Kazan is an actor/writer currently residing in Brooklyn. As an actor, she has worked in film and both on and Off-Broadway. She is currently appearing on Broadway in The Seagull. This play, her first, was workshopped at Lincoln Center Theater LAB and had readings at The Vineyard Playhouse, The Ensemble Studio Theatre and Yale University.
Mee has written Big Love, True Love, First Love, bobrauschenbergamerica, Summertime and Wintertime, among other plays. All of his works are available online and are made possible by the support of Richard B. Fisher and Jeanne Donovan Fisher.
Moore is a displaced Texan living in Minneapolis, where she is a 2007-2009 Bush Artists Fellow and a 2008-2009 McKnight Fellow. Her plays include End Times (Kitchen Dog Theater), American Klepto (Illusion Theater), Hazard County (2005 Humana Festival), Urgent Fury (2003 Cherry Lane Mentor Project) and Eighteen (2001 O'Neill Playwrights' Conference).
Gamal Abdel Chasten, a founding member of UNIVERSES, is a songwriter/poet/screenwriter. His work has toured more than 25 U.S. cities and five countries. Writing credits include The Last Word, God Took Away His Poem and the UNIVERSES shows The Ride and Slanguage. Chasten is working on the screen projects Red Moon, Joe Bloe and North Borough.
Mildred Ruiz, a founding member of UNIVERSES, is a playwright/actor/vocalist. Acting credits include The Denver Project (Curious Theatre), One Shot in Lotus Position (The War Anthology, Curious Theatre), Blue Suite, Rhythmicity (2003 Humana Festival), Slanguage (New York Theatre Workshop), The Ride and Alfred Jarry's UBU:Enchained (Teatre Polski in Poland).
William Ruiz (aka Ninja), a founding member of UNIVERSES, has been seen in Slanguage, Ti Jean Blues, Tree Tails, Salome, Latin Howel and Run Baby Run (Houston Astrodome, Texas). He was playwright/director of Waiting for Gordo (an adaptation of Samuel Beckett's play) and Ambassador of Music for the 2008 Jazz at Lincoln Center: Rhythm Road.

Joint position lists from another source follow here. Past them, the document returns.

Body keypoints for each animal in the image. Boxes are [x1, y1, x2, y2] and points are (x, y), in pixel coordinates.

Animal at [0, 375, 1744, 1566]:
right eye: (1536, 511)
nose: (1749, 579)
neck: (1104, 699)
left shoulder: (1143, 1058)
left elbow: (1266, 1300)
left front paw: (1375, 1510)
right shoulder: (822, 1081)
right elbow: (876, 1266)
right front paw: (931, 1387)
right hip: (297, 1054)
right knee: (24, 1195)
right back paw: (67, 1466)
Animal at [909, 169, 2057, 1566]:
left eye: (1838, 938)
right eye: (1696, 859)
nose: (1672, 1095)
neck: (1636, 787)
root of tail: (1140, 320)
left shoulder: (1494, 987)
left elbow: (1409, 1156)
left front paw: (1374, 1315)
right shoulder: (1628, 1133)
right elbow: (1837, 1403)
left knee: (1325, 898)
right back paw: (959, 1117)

Steven Sapp is a founding member of UNIVERSES. Credits include The Denver Project (Curious Theatre), One Shot in Lotus Position (The War Anthology, Curious Theatre), Blue Suite, and the UNIVERSES shows Rhythmicity (2003 Humana Festival) and Slanguage (New York Theatre Workshop). As a director he has staged The Ride (playwright/actor/director), The Architecture of Loss (assistant director to Chay Yew), Will Powers' The Seven (University of Iowa) and Alfred Jarry's UBU:Enchained (Teatre Polski in Poland).
Wallace's work has been produced in the United Kingdom, Europe and the United States. She received the Susan Smith Blackburn Prize, Kesselring Prize, Fellowship of Southern Writers Drama Award and an Obie Award. Wallace was also a recipient of the MacArthur Fellows Program Award.

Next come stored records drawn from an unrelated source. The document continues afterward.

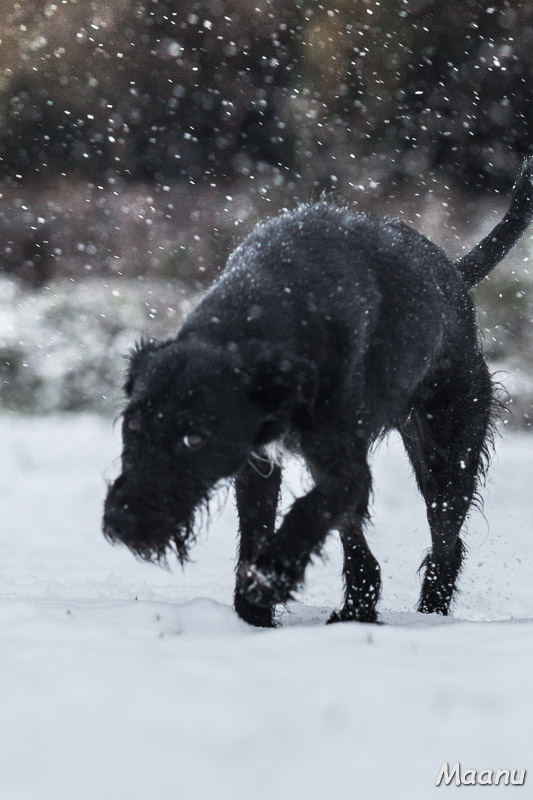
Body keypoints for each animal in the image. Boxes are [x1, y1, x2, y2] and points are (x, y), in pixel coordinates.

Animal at [103, 161, 532, 624]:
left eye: (194, 438)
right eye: (132, 425)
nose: (121, 522)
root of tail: (454, 275)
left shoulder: (342, 464)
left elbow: (309, 512)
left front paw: (271, 574)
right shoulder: (258, 463)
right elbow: (256, 528)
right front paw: (253, 615)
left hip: (448, 456)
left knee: (445, 545)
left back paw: (427, 613)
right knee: (362, 544)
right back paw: (358, 607)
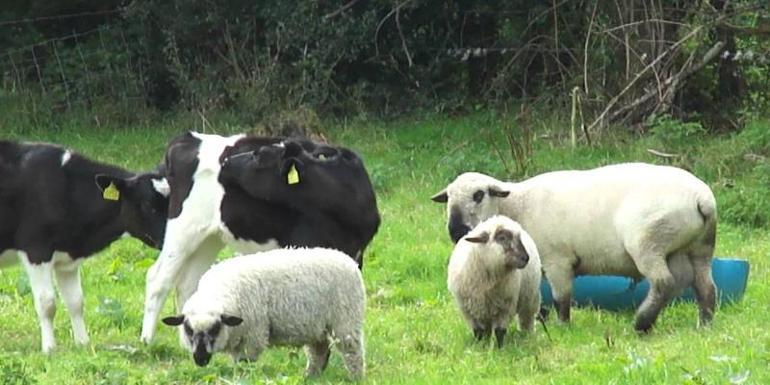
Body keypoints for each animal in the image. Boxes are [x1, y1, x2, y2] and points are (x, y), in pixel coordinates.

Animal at [0, 140, 169, 352]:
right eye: (147, 204)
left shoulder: (67, 259)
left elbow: (76, 301)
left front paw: (82, 343)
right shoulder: (36, 249)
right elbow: (47, 303)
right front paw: (49, 349)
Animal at [140, 132, 378, 342]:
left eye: (260, 155)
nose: (226, 162)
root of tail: (188, 138)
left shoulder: (355, 255)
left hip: (209, 238)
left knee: (187, 283)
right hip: (183, 229)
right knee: (158, 279)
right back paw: (147, 340)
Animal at [160, 246, 364, 378]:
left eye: (215, 329)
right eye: (188, 329)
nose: (200, 359)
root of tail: (349, 261)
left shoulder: (253, 336)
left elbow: (245, 364)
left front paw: (243, 378)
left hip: (346, 320)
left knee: (352, 352)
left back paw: (355, 377)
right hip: (316, 326)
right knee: (319, 351)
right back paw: (310, 377)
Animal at [428, 160, 716, 332]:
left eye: (478, 195)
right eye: (448, 198)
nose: (456, 231)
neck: (516, 205)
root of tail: (702, 198)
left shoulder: (557, 259)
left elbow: (561, 298)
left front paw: (563, 325)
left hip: (648, 243)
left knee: (664, 282)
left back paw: (641, 323)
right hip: (695, 249)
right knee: (703, 286)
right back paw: (704, 324)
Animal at [444, 214, 540, 346]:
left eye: (518, 238)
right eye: (502, 238)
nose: (526, 258)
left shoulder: (505, 307)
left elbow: (500, 331)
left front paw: (500, 348)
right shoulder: (470, 311)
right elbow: (478, 332)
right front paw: (481, 346)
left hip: (529, 300)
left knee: (527, 320)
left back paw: (527, 336)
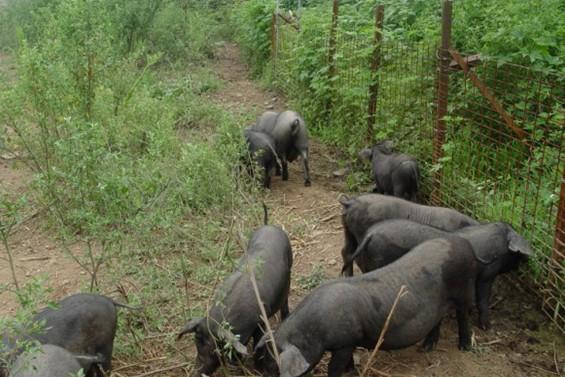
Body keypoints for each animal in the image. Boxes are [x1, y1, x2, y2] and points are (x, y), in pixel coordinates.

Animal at [177, 207, 294, 374]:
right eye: (196, 344)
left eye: (214, 349)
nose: (197, 372)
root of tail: (269, 225)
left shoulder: (261, 320)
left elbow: (257, 342)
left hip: (290, 266)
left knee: (285, 300)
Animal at [258, 235, 478, 376]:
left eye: (273, 367)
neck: (314, 330)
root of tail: (464, 244)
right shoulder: (348, 342)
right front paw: (351, 370)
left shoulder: (346, 341)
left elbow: (333, 368)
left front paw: (344, 371)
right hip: (440, 302)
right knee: (437, 319)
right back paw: (426, 348)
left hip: (463, 289)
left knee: (463, 315)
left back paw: (464, 347)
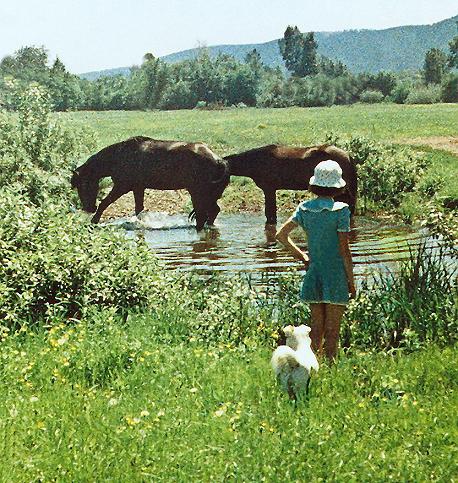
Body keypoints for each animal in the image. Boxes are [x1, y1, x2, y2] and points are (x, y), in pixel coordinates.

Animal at [71, 137, 229, 232]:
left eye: (83, 184)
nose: (89, 208)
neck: (120, 156)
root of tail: (220, 161)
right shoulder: (138, 188)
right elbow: (139, 209)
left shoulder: (122, 186)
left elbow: (105, 203)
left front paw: (94, 221)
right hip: (209, 195)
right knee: (213, 211)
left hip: (197, 193)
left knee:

The festival plays will be presented in rotating repertory in Actors Theatre's 637-seat Pamela Brown Auditorium, 318-seat Bingham Theatre and 159-seat Victor Jory Theatre.
Theatre Professionals Weekend (March 27–29) is for artistic directors, literary managers and playwrights.

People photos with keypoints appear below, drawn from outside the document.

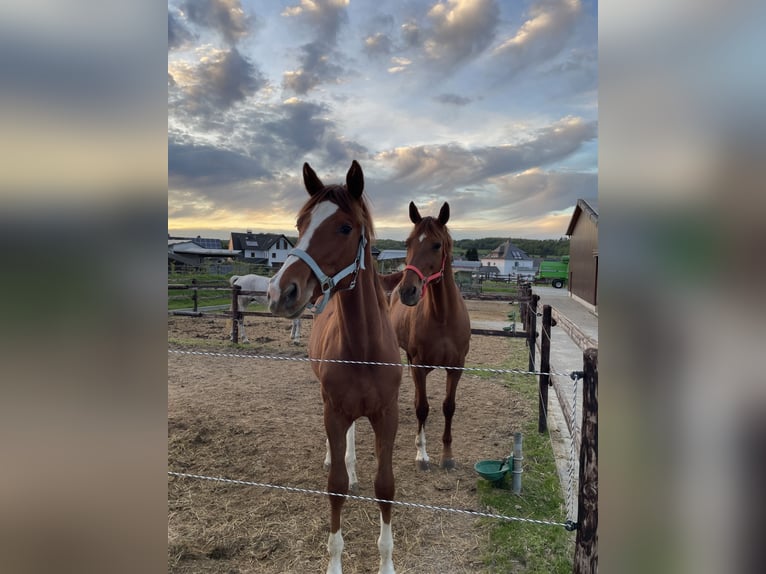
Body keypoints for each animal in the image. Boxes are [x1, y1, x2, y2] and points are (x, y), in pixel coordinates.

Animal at [267, 161, 402, 574]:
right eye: (300, 224)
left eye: (345, 227)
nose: (280, 292)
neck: (363, 348)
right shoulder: (335, 411)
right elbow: (336, 487)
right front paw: (335, 563)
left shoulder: (387, 414)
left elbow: (385, 487)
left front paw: (387, 563)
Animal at [389, 202, 471, 470]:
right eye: (408, 242)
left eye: (436, 245)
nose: (408, 291)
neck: (442, 317)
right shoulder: (419, 364)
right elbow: (422, 408)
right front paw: (421, 455)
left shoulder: (456, 367)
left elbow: (448, 407)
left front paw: (447, 455)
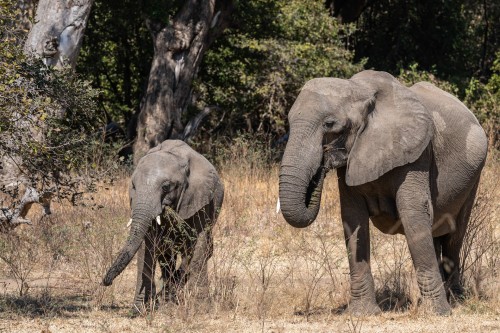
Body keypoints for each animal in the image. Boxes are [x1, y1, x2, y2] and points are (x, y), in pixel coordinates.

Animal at [102, 139, 224, 310]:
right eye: (133, 186)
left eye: (166, 187)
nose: (106, 282)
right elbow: (146, 247)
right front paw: (140, 308)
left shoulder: (200, 199)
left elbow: (199, 245)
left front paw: (202, 307)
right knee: (167, 257)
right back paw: (167, 298)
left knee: (200, 251)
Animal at [278, 69, 488, 314]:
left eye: (329, 124)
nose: (324, 161)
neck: (360, 91)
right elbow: (353, 220)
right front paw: (362, 313)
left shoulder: (417, 153)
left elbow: (413, 214)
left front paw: (438, 313)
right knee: (437, 235)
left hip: (474, 175)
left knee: (455, 236)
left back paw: (456, 298)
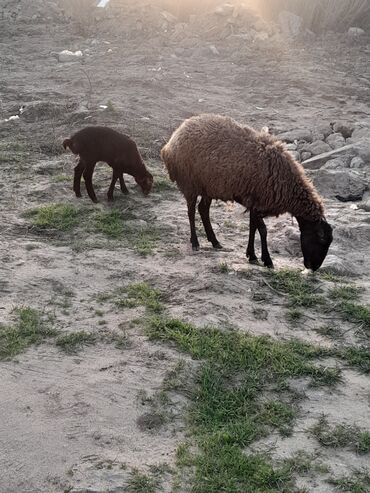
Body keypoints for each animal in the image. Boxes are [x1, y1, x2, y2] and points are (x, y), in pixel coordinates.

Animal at [160, 113, 334, 270]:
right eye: (321, 239)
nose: (313, 267)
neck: (289, 186)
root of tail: (170, 144)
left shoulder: (254, 203)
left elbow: (253, 228)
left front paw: (252, 255)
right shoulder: (257, 202)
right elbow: (262, 230)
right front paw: (267, 260)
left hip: (208, 186)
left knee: (203, 209)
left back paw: (215, 242)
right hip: (190, 183)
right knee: (190, 212)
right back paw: (195, 242)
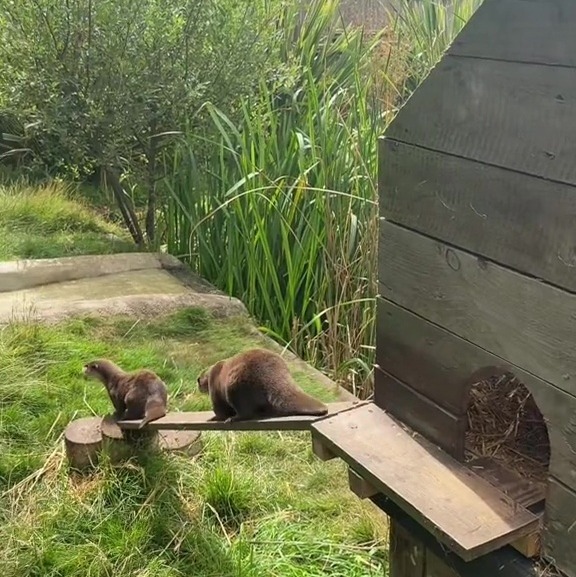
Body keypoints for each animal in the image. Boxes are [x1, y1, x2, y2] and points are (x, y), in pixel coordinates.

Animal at [197, 346, 328, 424]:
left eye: (199, 381)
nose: (197, 384)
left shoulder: (214, 387)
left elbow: (219, 409)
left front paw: (213, 418)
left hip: (235, 386)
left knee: (246, 412)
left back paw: (232, 419)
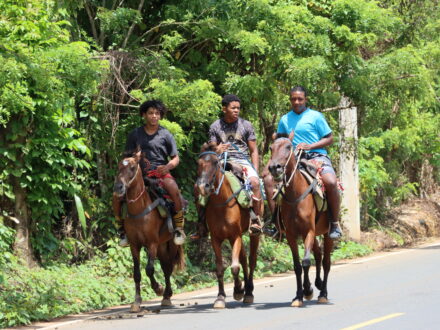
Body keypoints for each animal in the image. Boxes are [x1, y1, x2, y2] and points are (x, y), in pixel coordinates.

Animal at [112, 151, 185, 310]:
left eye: (132, 167)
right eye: (119, 167)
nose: (119, 187)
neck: (139, 209)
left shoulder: (152, 243)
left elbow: (149, 269)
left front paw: (158, 288)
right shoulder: (134, 245)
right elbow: (137, 273)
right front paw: (137, 301)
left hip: (169, 244)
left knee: (168, 267)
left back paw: (166, 295)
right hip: (161, 246)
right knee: (165, 266)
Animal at [195, 143, 260, 308]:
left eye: (215, 163)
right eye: (198, 163)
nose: (202, 187)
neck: (221, 204)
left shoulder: (235, 236)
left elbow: (235, 267)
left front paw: (238, 290)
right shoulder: (216, 239)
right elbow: (220, 268)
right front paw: (220, 297)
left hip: (251, 234)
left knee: (251, 260)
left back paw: (248, 292)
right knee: (244, 259)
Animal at [266, 134, 332, 306]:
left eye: (289, 146)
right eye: (271, 148)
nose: (274, 167)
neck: (295, 194)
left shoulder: (308, 231)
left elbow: (306, 262)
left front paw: (307, 290)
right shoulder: (291, 234)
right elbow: (297, 266)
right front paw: (299, 296)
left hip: (327, 233)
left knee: (326, 262)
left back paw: (323, 293)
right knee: (318, 255)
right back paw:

Special Visitors Weekend (April 3-5) is for press, producers, directors and casting agents from stage, film and television.
New Play Getaway ticket packages (available for weekends in March and April) are offered for theatre lovers and include discounts to multiple plays with guaranteed seating, hotel discounts and a festival guide.
The College Days Package (March 20-22) is an educational and professional development experience that includes a package of plays, seminars, post-show discussions and an insider's look behind the scenes.
For New Play Getaway or College Days package information, call group sales manager Sarah Peters at (502) 585-1210 or GroupSales@ActorsTheatre.org.
Humana Festival single ticket prices range from $24 to $55 and will be available beginning Nov. 25. For more information or reservations call (502) 584-1205 or 1-800-4-ATL-TIX, or visit Actors Theatre's website at www.ActorsTheatre.org.
The festival is sponsored by Humana Foundation. The festival represents the largest and longest current partnership between a corporation and a theatre in the United States.